“Al final va a tener
razón el protagonista de ‘Intento de escapada’, una excelente novela de Miguel
Ángel Hernández, cuando asegura que nadie lee nada”, se me lamentaba el otro
día un compañero de profesión y amigo. Y añadía en un monólogo que más tenía de
resignación que de rebeldía: “¡pues no se me ocurre preguntar en los primeros
días de clase a los alumnos qué han leído en verano y apenas me levantan la
mano unos cinco! Pero lo más grave, con serlo, no es esto, lo peor vino
después… Me voy a tomar un café y me encuentro con algunos compañeros, entre
ellos una profesora de Lengua y por empezar una conversación se me ocurre la
dichosa preguntita, y cáete al suelo: ¡no había leído nada!”. Hay personas como
este mi compañero que siguen manteniendo una cierta capacidad, cada vez más
menguada, de sorpresa y, lo que es peor, una, cada vez también más disminuida,
confianza en el ser humano y, en particular, en los compañeros de profesión.

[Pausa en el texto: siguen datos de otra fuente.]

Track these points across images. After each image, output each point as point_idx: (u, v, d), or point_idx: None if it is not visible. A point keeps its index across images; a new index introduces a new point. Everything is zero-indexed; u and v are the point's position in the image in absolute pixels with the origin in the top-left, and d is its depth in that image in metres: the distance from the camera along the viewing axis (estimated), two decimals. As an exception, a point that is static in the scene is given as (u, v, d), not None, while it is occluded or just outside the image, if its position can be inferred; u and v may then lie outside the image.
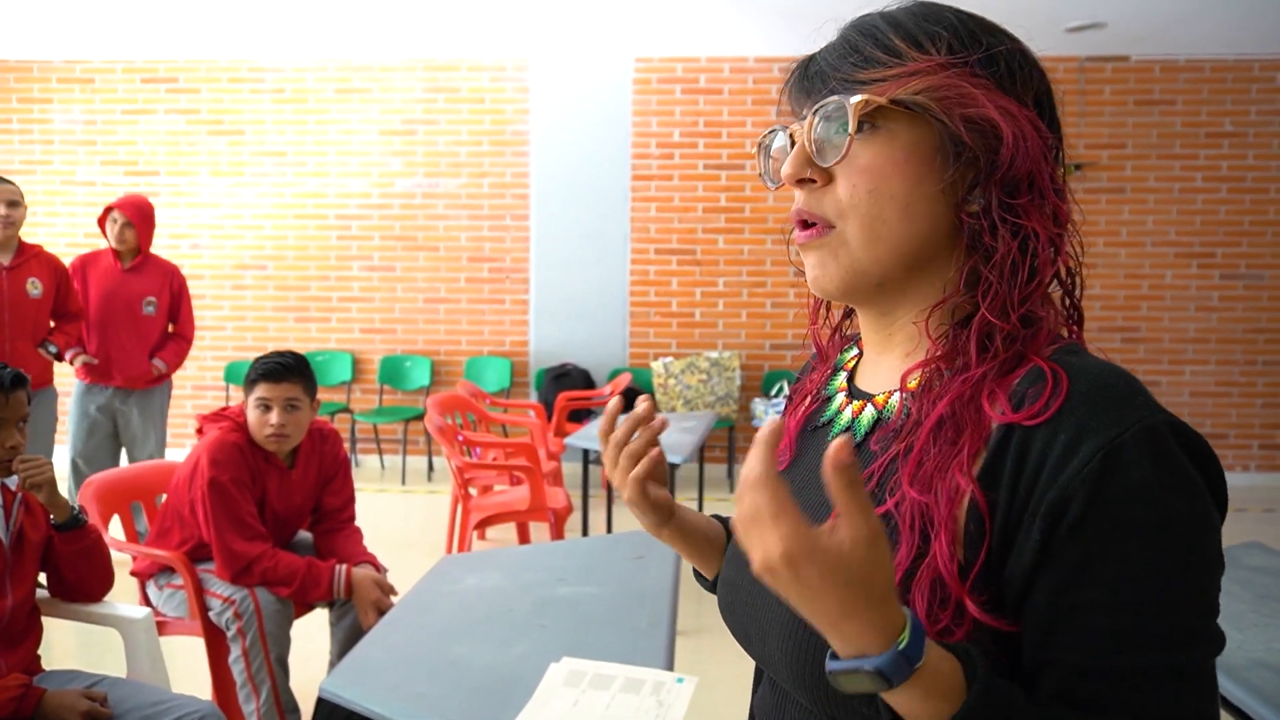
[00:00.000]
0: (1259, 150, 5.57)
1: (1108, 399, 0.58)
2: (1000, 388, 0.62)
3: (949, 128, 0.64)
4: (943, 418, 0.62)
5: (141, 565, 2.39)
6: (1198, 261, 5.63)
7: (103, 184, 5.93)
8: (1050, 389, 0.59)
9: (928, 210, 0.65)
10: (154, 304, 3.92)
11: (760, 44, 5.46)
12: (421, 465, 5.88)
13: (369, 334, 5.97)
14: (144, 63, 5.89)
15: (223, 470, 2.23)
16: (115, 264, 3.88)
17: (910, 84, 0.64)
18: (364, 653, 1.42)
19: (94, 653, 2.97)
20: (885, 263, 0.67)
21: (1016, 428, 0.59)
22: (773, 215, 5.74)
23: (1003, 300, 0.63)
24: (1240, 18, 4.85)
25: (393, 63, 5.81)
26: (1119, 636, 0.56)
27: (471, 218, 5.86)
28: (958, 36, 0.66)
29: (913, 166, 0.65)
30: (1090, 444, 0.56)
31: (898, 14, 0.68)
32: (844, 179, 0.66)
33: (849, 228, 0.66)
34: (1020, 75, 0.66)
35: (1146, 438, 0.56)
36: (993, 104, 0.63)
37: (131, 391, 3.91)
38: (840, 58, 0.67)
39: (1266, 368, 5.67)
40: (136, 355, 3.86)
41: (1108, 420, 0.57)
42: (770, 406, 5.49)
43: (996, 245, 0.64)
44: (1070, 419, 0.58)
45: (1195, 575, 0.57)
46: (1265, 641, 1.47)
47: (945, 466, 0.61)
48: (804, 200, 0.69)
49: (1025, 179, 0.64)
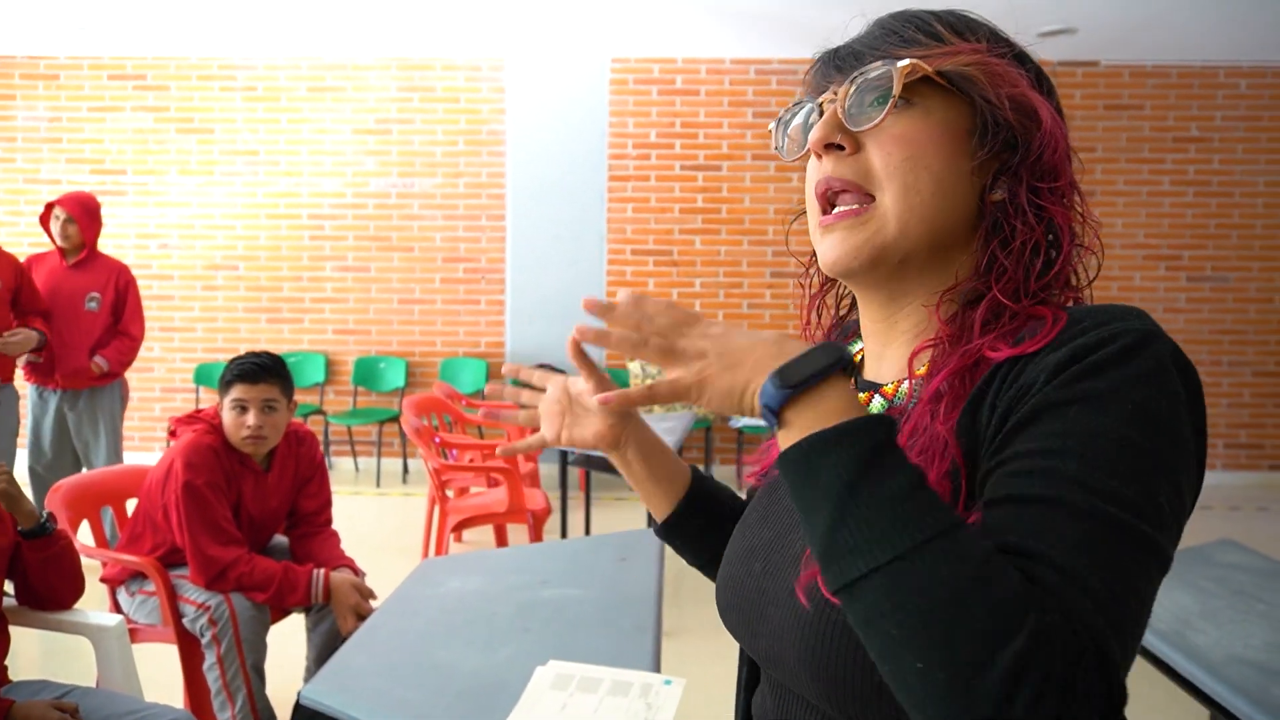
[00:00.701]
0: (1224, 155, 5.69)
1: (1104, 317, 0.58)
2: (1002, 341, 0.62)
3: (990, 106, 0.64)
4: (939, 389, 0.62)
5: (112, 571, 2.34)
6: (1165, 264, 5.74)
7: (68, 182, 5.80)
8: (1050, 323, 0.60)
9: (958, 188, 0.65)
10: (97, 300, 3.81)
11: (736, 46, 5.48)
12: (396, 467, 5.82)
13: (343, 335, 5.90)
14: (111, 59, 5.79)
15: (197, 474, 2.18)
16: (60, 261, 3.79)
17: (958, 58, 0.65)
18: (345, 659, 1.40)
19: (59, 661, 2.90)
20: (914, 236, 0.66)
21: (1010, 360, 0.59)
22: (749, 216, 5.76)
23: (1017, 285, 0.63)
24: (1205, 25, 4.95)
25: (367, 61, 5.75)
26: (1035, 476, 0.54)
27: (447, 218, 5.82)
28: (993, 32, 0.69)
29: (947, 143, 0.65)
30: (1070, 345, 0.57)
31: (930, 8, 0.70)
32: (876, 146, 0.65)
33: (885, 196, 0.65)
34: (1042, 80, 0.69)
35: (1131, 336, 0.56)
36: (1031, 90, 0.66)
37: (80, 393, 3.80)
38: (879, 39, 0.68)
39: (1231, 369, 5.78)
40: (76, 351, 3.74)
41: (1097, 329, 0.57)
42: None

Eso de que la lectura se le presupone al profesor de Lengua es una afirmación
de otro tiempo, del mismo en que también el valor se le presuponía al soldado.
Hoy las cosas han cambiado mucho en todos los órdenes y disciplinas. Hoy basta
con saber lo que pone el libro de texto o manual para dar una clase, porque nadie
te exige que sepas más que eso. Hoy, basta con tener unos índices de aprobado
acordes con lo esperado por el sistema para que se enmascare el fracaso
escolar, unas estadísticas que de ninguna manera representan lo que sabe un
alumno o alumna, sino un aprobado bajo el que se esconde a veces la mediocridad
del profesor. “Esa profesora –concluía mi amigo- terminará por saber a lo largo
de toda su carrera profesional como mucho el manual de la asignatura, ayudada
claro está por el solucionario de las actividades, y con eso se pasará años y
años”. No pude por menos que darle la razón, aunque le aclaré acudiendo al
refranero que esa golondrina no hace verano. No sé si le sirvió como consuelo a
su desolación profesional. José López Romero.